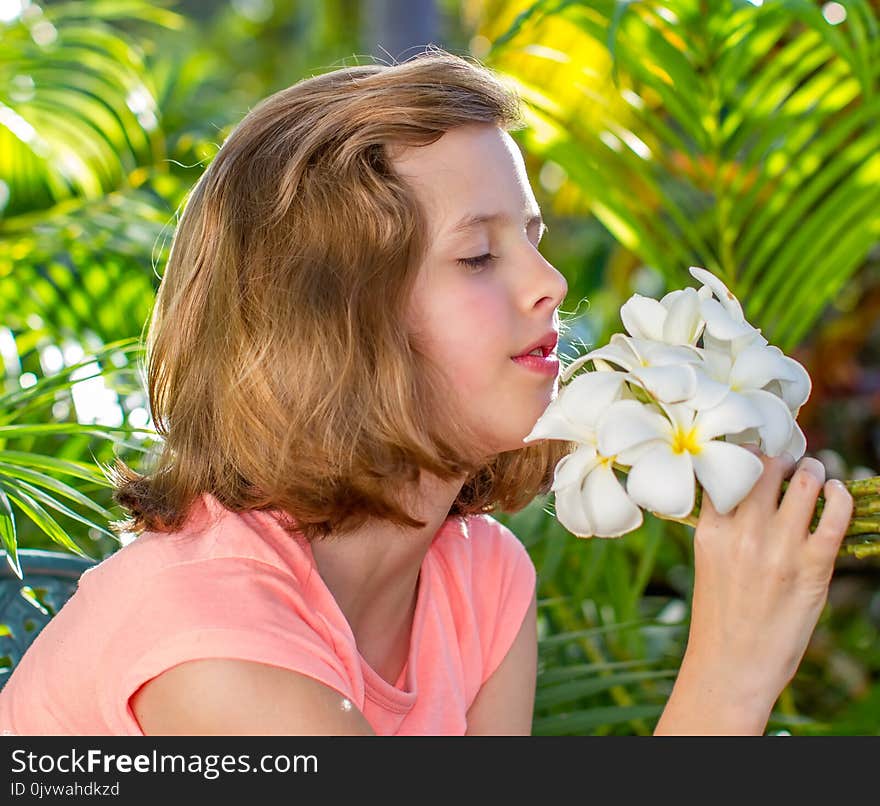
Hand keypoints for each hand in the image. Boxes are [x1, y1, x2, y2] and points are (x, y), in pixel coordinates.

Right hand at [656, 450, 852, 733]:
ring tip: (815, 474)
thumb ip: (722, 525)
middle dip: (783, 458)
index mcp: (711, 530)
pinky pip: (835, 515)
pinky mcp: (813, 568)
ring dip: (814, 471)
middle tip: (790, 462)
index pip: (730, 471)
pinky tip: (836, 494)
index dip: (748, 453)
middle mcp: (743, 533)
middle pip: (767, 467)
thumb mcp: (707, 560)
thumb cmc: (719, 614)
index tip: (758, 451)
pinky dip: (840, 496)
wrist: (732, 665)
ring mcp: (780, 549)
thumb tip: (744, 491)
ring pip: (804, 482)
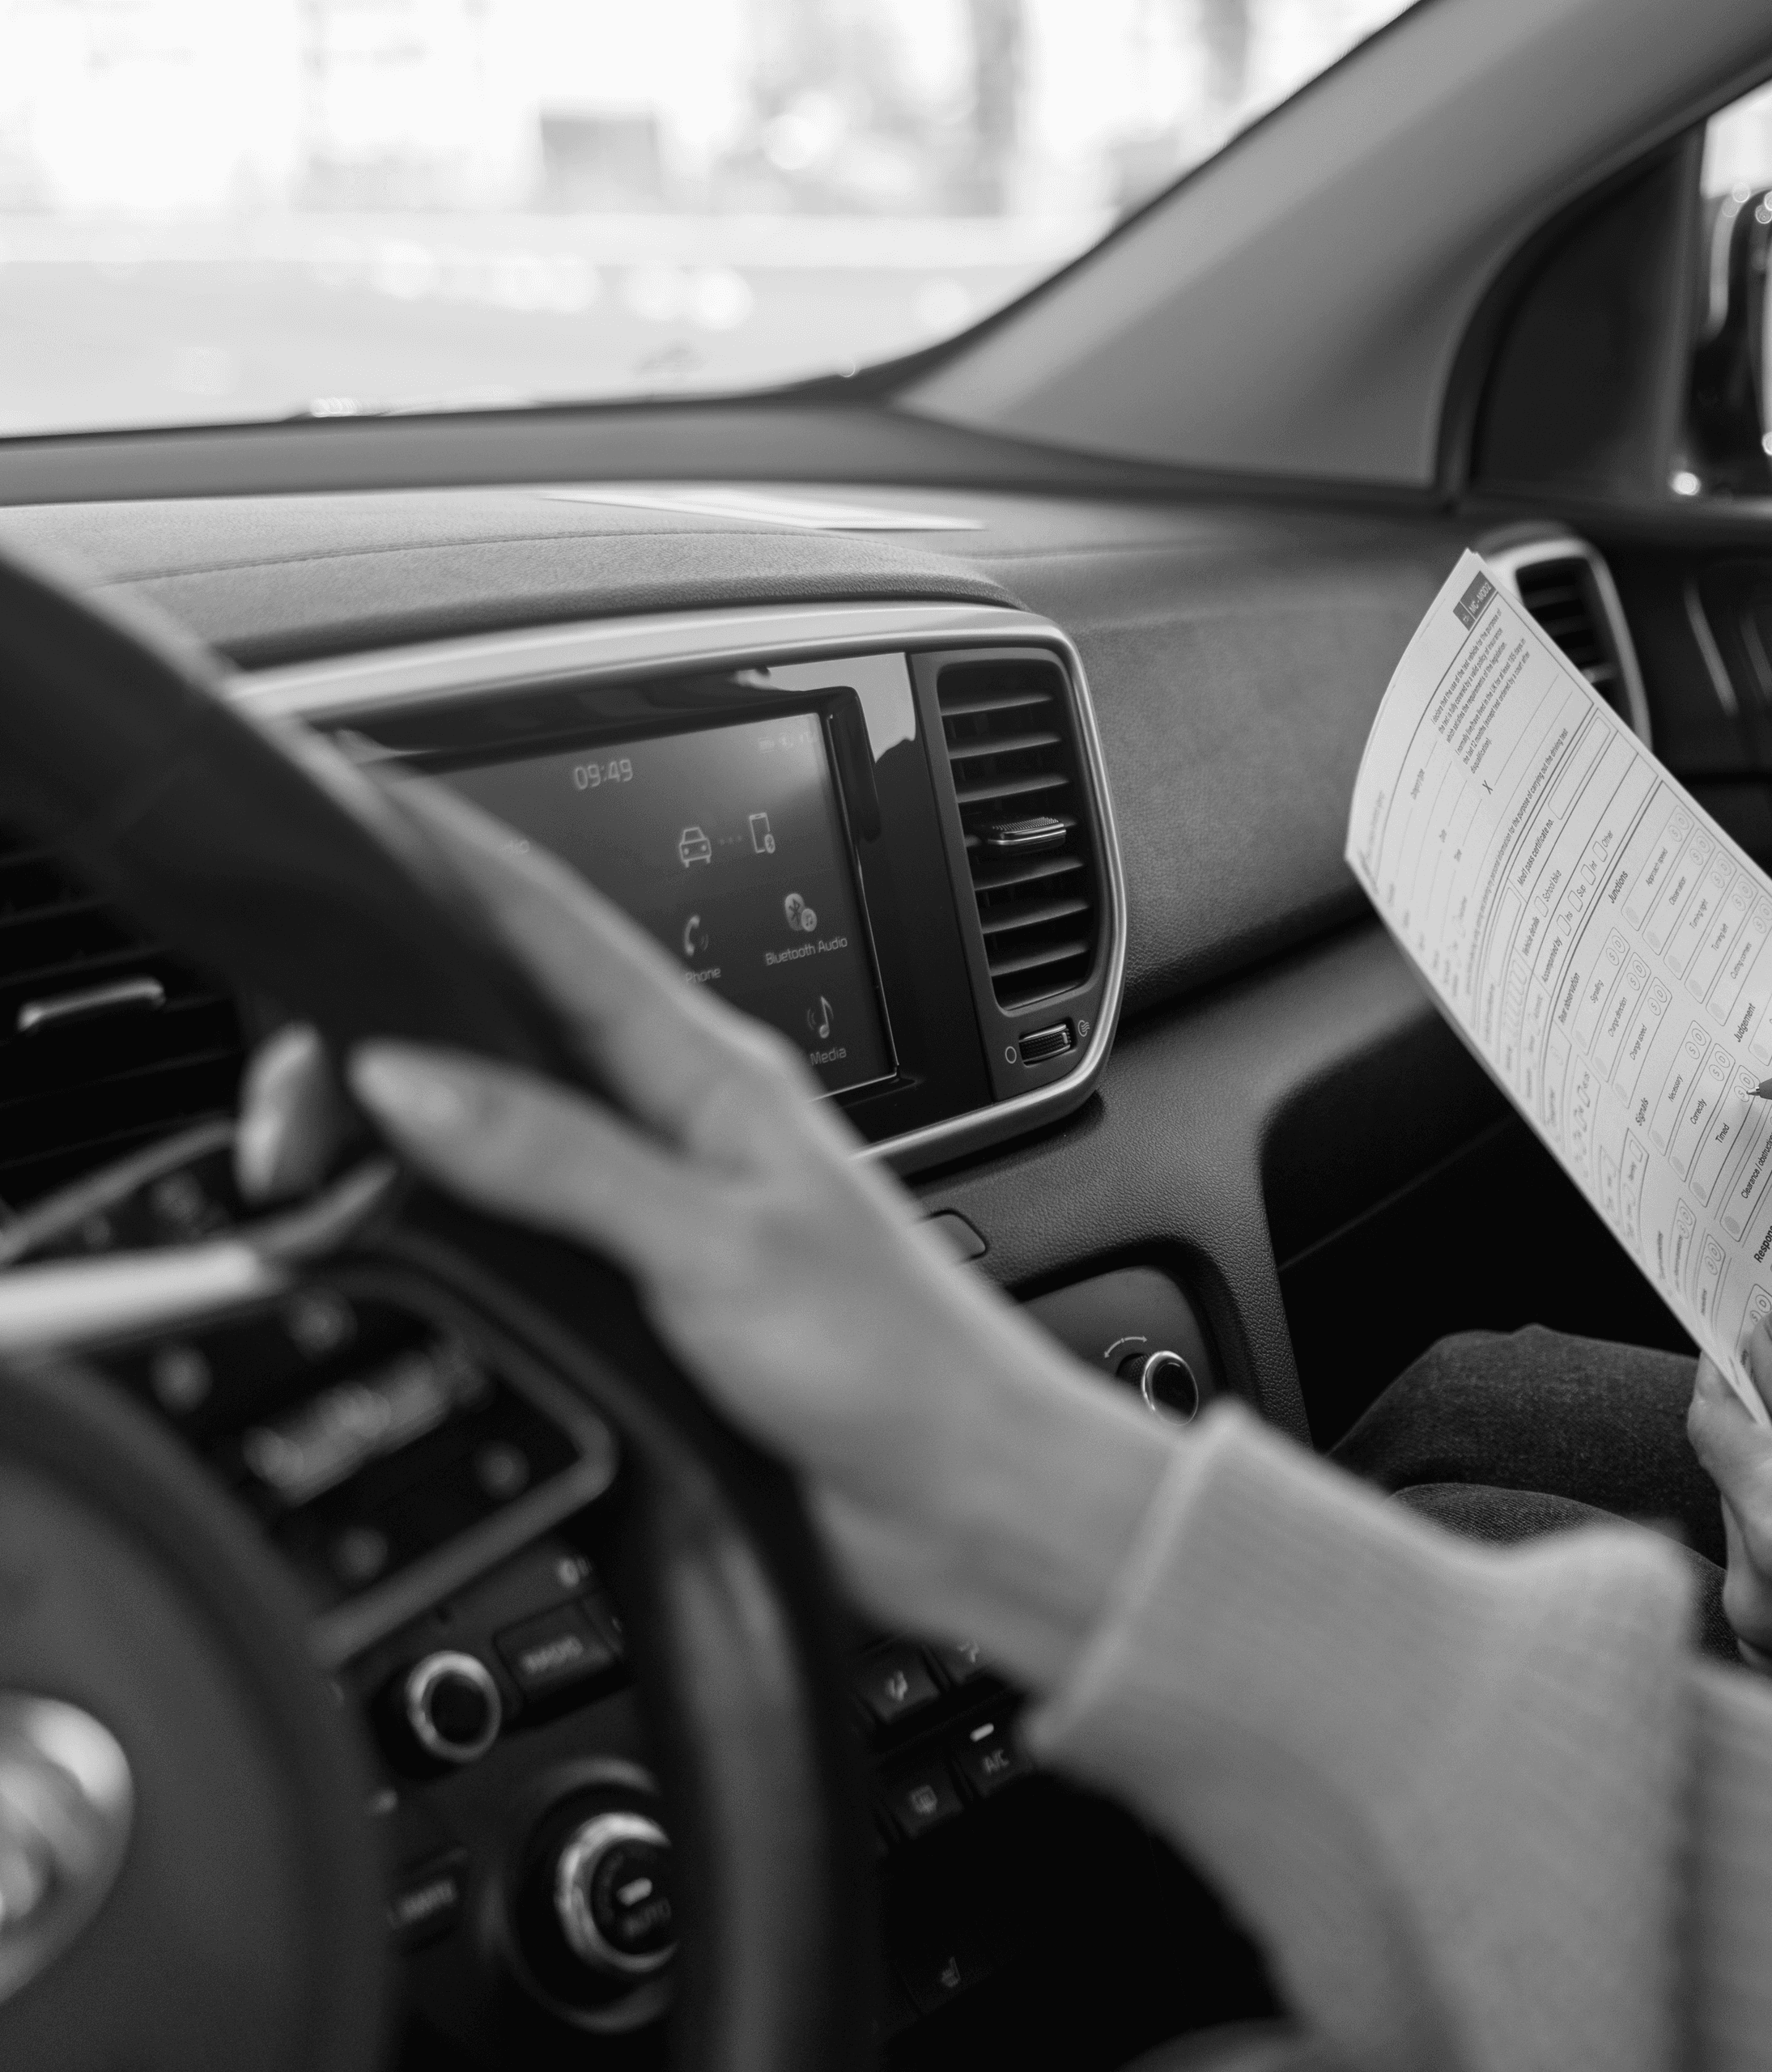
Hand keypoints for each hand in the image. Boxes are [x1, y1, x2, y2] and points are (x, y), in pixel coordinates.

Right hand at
--
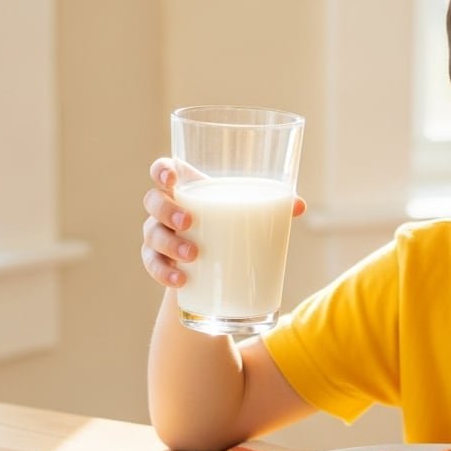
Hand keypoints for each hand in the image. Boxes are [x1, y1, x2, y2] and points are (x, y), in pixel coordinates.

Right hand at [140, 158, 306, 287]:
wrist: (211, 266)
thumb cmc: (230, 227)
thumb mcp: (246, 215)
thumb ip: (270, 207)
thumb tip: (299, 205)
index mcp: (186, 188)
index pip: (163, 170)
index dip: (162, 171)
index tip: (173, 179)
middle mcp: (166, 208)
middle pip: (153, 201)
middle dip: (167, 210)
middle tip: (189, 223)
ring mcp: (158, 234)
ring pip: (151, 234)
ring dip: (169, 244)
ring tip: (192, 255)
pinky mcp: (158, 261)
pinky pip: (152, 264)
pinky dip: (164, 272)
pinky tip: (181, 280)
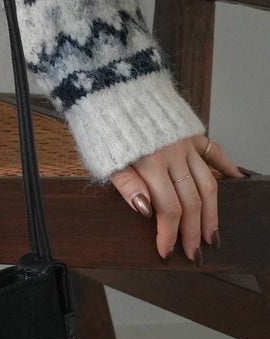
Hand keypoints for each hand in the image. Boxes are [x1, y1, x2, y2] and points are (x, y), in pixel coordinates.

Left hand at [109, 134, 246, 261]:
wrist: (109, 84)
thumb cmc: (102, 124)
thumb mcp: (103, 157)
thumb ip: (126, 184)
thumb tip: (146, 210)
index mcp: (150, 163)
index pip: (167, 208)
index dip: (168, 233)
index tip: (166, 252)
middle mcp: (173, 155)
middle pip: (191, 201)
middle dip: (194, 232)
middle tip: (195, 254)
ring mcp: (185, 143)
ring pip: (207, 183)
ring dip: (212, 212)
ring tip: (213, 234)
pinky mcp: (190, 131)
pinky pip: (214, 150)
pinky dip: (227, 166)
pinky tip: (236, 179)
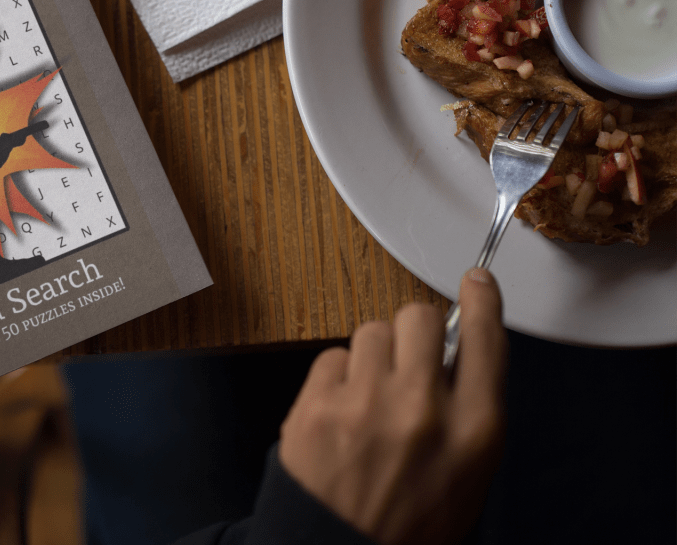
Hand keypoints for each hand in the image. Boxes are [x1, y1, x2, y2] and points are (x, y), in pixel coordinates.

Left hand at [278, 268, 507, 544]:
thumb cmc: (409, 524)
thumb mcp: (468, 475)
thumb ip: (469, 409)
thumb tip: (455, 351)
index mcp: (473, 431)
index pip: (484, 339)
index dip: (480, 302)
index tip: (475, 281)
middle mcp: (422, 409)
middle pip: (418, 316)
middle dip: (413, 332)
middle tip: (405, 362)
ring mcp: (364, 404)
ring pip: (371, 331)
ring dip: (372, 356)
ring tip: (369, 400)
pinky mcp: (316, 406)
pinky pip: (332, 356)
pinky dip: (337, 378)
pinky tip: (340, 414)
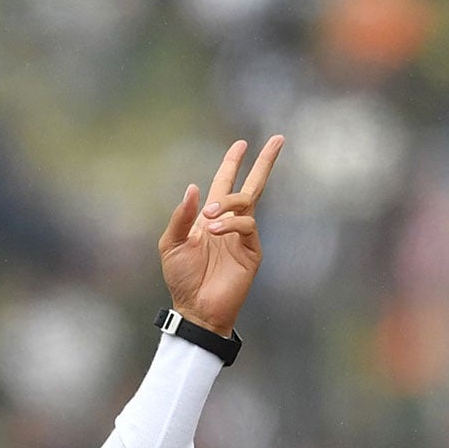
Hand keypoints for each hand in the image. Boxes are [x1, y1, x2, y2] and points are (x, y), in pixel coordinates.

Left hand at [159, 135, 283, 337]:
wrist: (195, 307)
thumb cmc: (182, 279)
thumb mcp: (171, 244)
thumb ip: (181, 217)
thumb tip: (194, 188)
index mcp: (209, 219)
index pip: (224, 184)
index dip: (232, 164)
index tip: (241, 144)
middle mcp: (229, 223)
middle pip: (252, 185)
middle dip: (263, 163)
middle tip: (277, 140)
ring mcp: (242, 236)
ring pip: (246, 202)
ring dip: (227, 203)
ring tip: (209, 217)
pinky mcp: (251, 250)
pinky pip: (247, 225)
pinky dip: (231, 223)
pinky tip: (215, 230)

▶ _Problem to solve_: Wherever the string "Right" occurs in the records above, copy that line.

▶ _Solution for this task_:
Right hand at [656, 450, 852, 733]:
Right hand at
Right hand at [140, 158, 306, 287]:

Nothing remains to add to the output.